能否使用PIPE与运行中的进程通信

Mar 17, 2023

PIPE通信是否仅限于有亲缘关系的进程

答案是对的

PIPE的官方定义是这样的：在Linux中，管道是一种特殊的文件，它是一种半双工的通信方式，只能用于具有亲缘关系的进程间通信。管道的创建需要使用pipe()函数，该函数会创建一个管道，返回两个文件描述符，分别指向管道的两端。管道的一端用于读，另一端用于写。管道的读端和写端是互斥的，即一个进程只能读，另一个进程只能写。管道的读端和写端都是阻塞的，即读端没有数据时，读进程会被阻塞，写端没有空间时，写进程会被阻塞。

PIPE只能用于父子进程间的通信，而且是半双工的，也就是说，只能单向通信。如果你想要双向通信，那么你需要两个PIPE，一个用于父进程向子进程通信，另一个用于子进程向父进程通信。

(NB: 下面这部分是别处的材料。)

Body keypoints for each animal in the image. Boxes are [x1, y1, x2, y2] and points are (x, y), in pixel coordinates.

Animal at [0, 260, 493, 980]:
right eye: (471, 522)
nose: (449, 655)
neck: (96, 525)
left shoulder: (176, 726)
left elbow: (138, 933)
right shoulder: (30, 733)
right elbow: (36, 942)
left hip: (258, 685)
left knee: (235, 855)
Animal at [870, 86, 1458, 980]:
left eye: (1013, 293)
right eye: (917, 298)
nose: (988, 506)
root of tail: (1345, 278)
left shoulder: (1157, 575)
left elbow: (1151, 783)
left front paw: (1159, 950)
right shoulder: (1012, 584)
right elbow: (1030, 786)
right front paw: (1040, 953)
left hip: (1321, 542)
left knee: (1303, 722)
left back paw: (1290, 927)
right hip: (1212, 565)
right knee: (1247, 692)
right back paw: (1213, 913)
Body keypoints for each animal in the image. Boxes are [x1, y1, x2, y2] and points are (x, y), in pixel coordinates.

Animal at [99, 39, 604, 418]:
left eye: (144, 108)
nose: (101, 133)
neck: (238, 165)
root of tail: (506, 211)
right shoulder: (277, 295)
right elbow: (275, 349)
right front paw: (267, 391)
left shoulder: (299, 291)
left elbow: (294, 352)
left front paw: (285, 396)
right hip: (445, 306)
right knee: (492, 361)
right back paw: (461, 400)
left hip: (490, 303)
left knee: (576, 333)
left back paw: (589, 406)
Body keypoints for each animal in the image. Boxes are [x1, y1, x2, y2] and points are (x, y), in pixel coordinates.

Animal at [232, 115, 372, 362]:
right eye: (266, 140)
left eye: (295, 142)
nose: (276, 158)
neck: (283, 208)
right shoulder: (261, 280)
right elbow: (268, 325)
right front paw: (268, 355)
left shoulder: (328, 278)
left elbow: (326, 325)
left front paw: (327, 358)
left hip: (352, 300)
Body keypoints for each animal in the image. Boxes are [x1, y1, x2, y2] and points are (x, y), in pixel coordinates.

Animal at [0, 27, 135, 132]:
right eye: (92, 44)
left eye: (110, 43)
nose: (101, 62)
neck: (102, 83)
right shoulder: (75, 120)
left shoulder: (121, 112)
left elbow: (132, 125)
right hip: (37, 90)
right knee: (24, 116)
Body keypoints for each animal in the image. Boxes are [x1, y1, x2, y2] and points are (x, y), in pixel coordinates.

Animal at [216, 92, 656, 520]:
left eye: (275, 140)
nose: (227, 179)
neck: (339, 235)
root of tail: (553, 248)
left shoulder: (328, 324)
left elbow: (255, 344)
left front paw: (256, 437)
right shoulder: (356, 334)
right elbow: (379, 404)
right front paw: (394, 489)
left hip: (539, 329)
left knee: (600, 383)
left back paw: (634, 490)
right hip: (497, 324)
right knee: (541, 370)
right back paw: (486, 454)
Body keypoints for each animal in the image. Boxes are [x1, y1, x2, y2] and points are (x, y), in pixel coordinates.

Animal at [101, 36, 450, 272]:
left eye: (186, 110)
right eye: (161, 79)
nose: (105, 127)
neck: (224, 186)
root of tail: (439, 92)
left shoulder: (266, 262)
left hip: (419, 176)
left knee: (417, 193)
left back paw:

在下面代码中，实现了父进程和子进程通过PIPE的通信

#include<stdio.h>
#include<unistd.h>
#include<string.h>
int main() {
    int _pipe[2];
    int ret = pipe(_pipe);
    if(ret < 0) {
        perror("pipe\n");
    }
    pid_t id = fork();
    if(id < 0) {
        perror("fork\n");
    }
    else if(id == 0) {  // child
        close(_pipe[1]);
        int j = 0;
        char _mesg[100];
        while(j < 100)
        {
          memset(_mesg,'\0',sizeof(_mesg ));
          read(_pipe[0],_mesg,sizeof(_mesg));
          printf("%s\n",_mesg);
          j++;
          sleep(1);
        }
    }
    else  //father
    {
        close(_pipe[0]);
        int i = 0;
        char *mesg = NULL;
        while(i < 100)
        {
           mesg = "I am father";
           write(_pipe[1], mesg, strlen(mesg)+1);
           sleep(1);
           ++i;
        }
    }
   return 0;
}

但是，如果我们创建一个进程后，试图将PIPE的文件描述符从一个进程传递给另一个进程，是无法建立通信的。比如下面的代码，我们在pipe-test1.cpp中初始化的pipe，然后将pipe的文件描述符打印到终端。然后在另一个终端，运行pipe-test2.cpp，并以参数的形式将文件描述符传入。但是，pipe-test2.cpp中的代码并不能读取到pipe-test1.cpp中写入的数据。

// pipe-test1.cpp
#include<stdio.h>
#include<unistd.h>
#include<string.h>
#include<iostream>
using namespace std;
int main(){
    int _pipe[2];
    int ret = pipe(_pipe);
    if (ret < 0) {
        perror("pipe\n");
    }
    cout<<_pipe[0]<<'\n';
    cout<<_pipe[1]<<'\n';
    // 关闭读端
    close(_pipe[0]);
    int i = 0;
    char *mesg = NULL;
    while(i < 100){
        mesg = "hello world";
        write(_pipe[1], mesg, strlen(mesg)+1);
        sleep(1);
        i++;
    }
    return 0;
}

//pip-test2.cpp
#include<stdio.h>
#include<unistd.h>
#include<string.h>
#include<iostream>
using namespace std;
int main(int argc, char *argv[]){

    // 关闭写端
    close(stoi(argv[2]));
    int j=0;
    char _mesg[100];
    while(j<100){
        memset(_mesg, '\0', sizeof(_mesg));
        read(stoi(argv[1]), _mesg, sizeof(_mesg));
        printf("%s\n", _mesg);
        j++;
        sleep(1);
    }
    return 0;
}

能否通过PIPE与一个已经在运行的进程建立通信

答案是不能

原因其实在上面已经解释清楚了，因为新建立的进程和已经在运行的进程之间没有亲缘关系，所以无法通过PIPE建立通信。

其他通信方式

这其实也是我实际中遇到的一个问题：在B进程启动之前，A进程已经启动，并在stdout中持续输出消息，要求B与A建立通信，能够实时获取stdout中输出的信息。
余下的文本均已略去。